Who needs a theory of attention?

Sebastian Watzl, Structuring Mind: The Nature of Attention and How it Shapes Consciousness (OUP, 2017)

Let me tell you about my friend Jayden: these days, Jayden gives a lot of her attention to community work. Jayden has always paid attention to what matters morally over anything else. Her attention somehow just tends to be drawn to the suffering of others. Her own achievements, by contrast, are not very salient to her. Over the years, at work and elsewhere, Jayden has acquired a great capacity to control the focus of her attention. It is, for example, for her fairly easy to ignore any insult that life throws at her. Maybe that is because she trains her attention in daily routines she has developed for herself.

In your mind, you now probably have a rough picture of Jayden’s life and her outlook on the world: Jayden is similar to some people you know and very different from others, you may think.

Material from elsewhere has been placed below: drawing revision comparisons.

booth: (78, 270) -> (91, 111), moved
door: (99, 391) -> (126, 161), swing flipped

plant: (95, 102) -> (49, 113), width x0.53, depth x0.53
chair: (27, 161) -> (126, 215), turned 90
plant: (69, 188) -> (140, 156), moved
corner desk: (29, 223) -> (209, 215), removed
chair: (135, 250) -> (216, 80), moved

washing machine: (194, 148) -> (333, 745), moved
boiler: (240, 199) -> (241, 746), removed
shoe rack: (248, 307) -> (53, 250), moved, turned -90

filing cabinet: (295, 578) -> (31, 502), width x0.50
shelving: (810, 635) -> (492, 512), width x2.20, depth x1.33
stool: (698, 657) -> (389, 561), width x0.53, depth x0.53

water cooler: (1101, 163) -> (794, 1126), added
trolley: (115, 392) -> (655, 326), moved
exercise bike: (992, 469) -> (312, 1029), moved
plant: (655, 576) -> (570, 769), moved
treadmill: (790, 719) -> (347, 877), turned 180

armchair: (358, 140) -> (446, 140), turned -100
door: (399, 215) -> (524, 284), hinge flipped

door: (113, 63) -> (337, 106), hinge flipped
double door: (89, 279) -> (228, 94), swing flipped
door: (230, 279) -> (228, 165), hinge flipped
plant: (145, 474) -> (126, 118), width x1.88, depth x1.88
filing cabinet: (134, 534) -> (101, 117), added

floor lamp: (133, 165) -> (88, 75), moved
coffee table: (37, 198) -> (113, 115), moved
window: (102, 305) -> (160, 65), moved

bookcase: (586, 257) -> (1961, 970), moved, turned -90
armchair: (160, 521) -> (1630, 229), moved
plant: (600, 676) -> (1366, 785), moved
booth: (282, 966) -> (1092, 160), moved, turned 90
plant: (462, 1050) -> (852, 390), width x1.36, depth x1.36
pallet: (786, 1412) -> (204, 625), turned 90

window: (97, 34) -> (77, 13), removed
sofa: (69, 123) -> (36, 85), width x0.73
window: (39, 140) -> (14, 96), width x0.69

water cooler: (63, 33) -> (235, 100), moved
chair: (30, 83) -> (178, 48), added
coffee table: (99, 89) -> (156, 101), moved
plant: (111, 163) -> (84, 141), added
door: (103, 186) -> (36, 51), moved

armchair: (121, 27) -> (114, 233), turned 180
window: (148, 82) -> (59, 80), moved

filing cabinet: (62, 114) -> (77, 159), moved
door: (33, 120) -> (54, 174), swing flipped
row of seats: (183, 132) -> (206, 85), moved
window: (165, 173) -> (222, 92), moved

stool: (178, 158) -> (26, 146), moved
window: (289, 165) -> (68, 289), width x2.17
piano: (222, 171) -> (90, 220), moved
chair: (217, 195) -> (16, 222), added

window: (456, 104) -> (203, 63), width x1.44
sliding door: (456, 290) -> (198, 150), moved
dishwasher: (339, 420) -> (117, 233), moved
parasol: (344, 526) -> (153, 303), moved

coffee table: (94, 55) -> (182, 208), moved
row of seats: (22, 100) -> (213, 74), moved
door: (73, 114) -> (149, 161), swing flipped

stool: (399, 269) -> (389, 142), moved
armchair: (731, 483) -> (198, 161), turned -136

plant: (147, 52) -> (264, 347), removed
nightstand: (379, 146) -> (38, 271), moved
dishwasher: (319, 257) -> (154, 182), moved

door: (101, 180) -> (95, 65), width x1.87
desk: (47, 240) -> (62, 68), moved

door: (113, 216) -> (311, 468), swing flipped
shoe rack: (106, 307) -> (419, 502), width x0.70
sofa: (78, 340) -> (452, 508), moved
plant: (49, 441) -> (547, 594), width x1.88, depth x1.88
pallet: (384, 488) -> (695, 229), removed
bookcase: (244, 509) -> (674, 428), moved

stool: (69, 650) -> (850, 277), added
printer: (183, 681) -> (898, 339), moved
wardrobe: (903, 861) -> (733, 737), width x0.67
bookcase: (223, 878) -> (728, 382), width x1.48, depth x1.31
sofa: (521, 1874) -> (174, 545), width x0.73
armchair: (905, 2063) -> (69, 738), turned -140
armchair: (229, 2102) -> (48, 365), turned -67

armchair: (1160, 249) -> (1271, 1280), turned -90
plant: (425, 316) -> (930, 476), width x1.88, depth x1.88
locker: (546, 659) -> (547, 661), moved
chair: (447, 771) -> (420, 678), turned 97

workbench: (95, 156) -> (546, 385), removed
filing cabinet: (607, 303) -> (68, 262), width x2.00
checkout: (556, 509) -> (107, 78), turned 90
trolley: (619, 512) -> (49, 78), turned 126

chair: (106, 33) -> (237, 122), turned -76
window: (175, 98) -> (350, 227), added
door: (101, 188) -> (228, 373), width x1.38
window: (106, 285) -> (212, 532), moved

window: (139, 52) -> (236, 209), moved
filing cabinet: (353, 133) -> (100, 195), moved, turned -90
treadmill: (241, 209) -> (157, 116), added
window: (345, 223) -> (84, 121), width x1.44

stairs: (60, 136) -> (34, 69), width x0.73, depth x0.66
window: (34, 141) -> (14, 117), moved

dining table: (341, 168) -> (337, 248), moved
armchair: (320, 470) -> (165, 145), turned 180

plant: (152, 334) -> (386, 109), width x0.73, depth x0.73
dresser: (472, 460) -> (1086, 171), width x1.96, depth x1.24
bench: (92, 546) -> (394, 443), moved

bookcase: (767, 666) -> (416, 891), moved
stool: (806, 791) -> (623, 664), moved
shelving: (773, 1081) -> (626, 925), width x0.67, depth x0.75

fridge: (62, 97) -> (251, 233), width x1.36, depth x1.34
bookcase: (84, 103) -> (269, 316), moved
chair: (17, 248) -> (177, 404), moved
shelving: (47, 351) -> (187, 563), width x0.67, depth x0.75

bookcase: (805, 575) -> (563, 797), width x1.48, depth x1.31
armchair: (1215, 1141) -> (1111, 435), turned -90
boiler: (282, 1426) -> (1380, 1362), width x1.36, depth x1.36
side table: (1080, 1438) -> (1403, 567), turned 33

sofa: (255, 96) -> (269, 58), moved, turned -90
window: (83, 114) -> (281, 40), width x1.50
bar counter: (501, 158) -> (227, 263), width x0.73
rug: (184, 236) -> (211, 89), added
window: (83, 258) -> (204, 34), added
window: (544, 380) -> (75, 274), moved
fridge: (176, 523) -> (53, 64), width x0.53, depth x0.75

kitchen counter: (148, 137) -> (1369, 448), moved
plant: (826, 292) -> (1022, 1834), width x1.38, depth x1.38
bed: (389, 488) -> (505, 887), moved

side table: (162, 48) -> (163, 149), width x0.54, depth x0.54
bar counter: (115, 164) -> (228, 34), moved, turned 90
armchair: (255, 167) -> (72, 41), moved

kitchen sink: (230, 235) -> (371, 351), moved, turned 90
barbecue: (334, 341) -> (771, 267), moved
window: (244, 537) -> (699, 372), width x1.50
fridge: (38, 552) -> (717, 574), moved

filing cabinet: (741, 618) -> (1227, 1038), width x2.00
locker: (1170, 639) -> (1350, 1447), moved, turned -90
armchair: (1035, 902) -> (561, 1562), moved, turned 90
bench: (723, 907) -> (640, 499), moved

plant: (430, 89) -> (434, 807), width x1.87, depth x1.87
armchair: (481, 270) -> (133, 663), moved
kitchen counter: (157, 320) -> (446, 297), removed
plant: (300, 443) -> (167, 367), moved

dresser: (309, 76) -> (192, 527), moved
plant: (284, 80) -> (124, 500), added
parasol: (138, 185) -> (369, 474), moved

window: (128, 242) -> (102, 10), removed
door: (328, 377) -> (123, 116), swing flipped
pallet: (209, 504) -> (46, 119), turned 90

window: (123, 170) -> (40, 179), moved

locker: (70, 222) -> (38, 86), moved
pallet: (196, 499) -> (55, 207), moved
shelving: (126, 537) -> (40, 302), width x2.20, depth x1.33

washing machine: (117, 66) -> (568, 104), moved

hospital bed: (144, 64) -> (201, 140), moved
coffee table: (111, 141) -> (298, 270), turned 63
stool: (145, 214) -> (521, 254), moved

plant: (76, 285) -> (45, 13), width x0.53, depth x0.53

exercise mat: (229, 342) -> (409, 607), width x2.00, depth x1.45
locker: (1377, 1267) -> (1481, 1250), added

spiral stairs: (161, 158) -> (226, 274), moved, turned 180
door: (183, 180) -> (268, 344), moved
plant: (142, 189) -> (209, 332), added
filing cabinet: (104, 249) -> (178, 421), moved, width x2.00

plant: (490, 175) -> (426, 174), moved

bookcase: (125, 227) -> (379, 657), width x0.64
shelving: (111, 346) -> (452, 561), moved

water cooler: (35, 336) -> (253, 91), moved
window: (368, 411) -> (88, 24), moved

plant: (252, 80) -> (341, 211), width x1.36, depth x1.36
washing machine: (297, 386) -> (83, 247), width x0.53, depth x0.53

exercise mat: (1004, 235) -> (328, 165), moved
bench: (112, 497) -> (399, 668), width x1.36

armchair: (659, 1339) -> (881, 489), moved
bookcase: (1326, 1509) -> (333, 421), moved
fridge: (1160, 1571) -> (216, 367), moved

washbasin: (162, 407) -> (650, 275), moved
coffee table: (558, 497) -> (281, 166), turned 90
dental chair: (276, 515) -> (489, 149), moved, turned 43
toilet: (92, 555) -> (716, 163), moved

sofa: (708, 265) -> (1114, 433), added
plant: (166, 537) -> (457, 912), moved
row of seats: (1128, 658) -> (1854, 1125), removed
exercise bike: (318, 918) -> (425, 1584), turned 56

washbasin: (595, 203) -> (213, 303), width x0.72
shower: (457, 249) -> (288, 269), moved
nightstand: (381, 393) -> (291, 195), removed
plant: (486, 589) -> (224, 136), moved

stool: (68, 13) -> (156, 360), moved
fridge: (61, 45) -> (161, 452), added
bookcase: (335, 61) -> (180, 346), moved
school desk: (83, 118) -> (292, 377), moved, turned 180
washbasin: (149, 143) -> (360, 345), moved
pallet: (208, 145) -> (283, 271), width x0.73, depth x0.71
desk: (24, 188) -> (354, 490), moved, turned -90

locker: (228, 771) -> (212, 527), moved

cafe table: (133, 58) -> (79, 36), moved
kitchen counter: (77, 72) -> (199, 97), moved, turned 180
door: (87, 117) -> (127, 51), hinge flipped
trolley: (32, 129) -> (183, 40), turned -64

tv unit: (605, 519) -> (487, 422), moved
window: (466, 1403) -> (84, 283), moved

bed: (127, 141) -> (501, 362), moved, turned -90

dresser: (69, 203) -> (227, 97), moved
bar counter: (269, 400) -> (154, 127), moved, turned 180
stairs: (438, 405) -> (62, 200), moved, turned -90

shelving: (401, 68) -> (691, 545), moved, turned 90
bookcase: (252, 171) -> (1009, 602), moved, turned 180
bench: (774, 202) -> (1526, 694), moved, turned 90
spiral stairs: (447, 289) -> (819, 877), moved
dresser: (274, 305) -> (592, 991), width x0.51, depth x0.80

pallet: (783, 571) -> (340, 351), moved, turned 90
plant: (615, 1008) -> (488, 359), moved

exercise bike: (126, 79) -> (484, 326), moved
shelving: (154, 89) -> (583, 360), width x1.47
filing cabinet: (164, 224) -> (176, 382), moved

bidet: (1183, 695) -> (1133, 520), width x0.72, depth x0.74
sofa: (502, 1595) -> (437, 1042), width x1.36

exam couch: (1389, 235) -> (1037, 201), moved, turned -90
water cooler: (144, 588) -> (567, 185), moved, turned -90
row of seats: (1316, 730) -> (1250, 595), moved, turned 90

I am impressed by the fact that we learn so much of a person like Jayden, by only talking about attention. If you look at my description of her again, you will see that the only things I have told you concern what she pays attention to, how she pays attention, what is salient to her, and what her mental focus is.[1] In my little story I haven’t used any of the terminology that philosophers often use to describe the mind: no mention of her beliefs, thoughts, desires, feelings, emotions, intentions, her experiences, or what she sees, hears or perceives in some other way. Reflect for a moment on how much we learn about a person by only learning about her attention. This tells us something about the central role attention has in our conception of the mind.

What exactly did we learn about when we learned about Jayden’s attention? In some way, it seems that we did learn something about how Jayden thinks, about what she does, and what her intentions, desires, experiences, and feelings are. Attention is somehow intertwined with all these other aspects of the mind. One reason why you might want – and need – a theory of attention is that you are, like me, impressed by the significance of attention, and yet also feel the need to sort out how attention is related to the other aspects of the mind, to experience, and to action.

That is one reason why I wrote Structuring Mind:  to develop a general theory of attention that vindicates the claim that attention has a central place in the mind. The main idea is that in order to understand attention we need to think about the structure of the mind, about how the different parts of the mind are connected to each other. When I told you about Jayden’s attention you learned a set of holistic, general facts about how her mind is organized.

Another reason why I wrote Structuring Mind is that I felt that a unified framework was needed to bring together a very disparate set of approaches to studying attention.

For example, you might have gotten interested in the philosophy of attention from the perspective of cognitive science. You may feel that while attention is an important topic in the fields of psychology and neuroscience, what exactly it is remains elusive. A satisfactory mechanistic account of attention is hard to come by (if you don’t feel this way yet, then the first chapter of Structuring Mind is intended to get you to have that feeling!).

Or you may be interested in the theory of consciousness or the theory of action, and have heard of questions about whether attention is necessary or sufficient for consciousness or intentional action. What are we to make of such ideas? Without a theory of attention, it will be hard to find out the answer.

Or you maybe you became interested in attention because you see how it is – as I like to say – engineered: we walk through worlds of mental manipulation. Just think of the carefully constructed design of a modern supermarket that carefully steers your attention to the various products (or all electronic devices, social media, search engines, and basically everything else in modern life). More metaphorically, attention engineering happens in policy framing, and in how media hypes get pushed by various political actors. If your approach to the mind is by thinking about the socio-political forces that shape and manipulate it, then attention is a natural entry point.

Finally, you might get to attention by starting from normative questions. When and why is attention engineering a bad thing? Generally, you might be interested in virtues and vices of attention and the role of attention for a morally and epistemically well-calibrated life. You may wonder: why have norms of attention not been much on the philosophical agenda?

In Structuring Mind, I develop a framework that can serve as a common ground for connecting both various strands of the empirical study of attention in psychology and the neurosciences, as well as philosophical applications of attention. In my posts in the next days I will sketch that framework. I think that part of the appeal of the framework is that it helps to get different approaches to attention to talk to each other. I my posts I hope to bring out a bit of how it does that. Equally interesting, though, is that even while details are left open, the framework also provides some surprising and interesting results. The one I develop in some detail in the second half of Structuring Mind is how it lets us rethink some central aspects of conscious experience. I will get to that in my last two posts.

[1] All of these descriptions are closely related to each other: they are rough synonyms or, as I show in the book, they can be easily defined in terms of each other.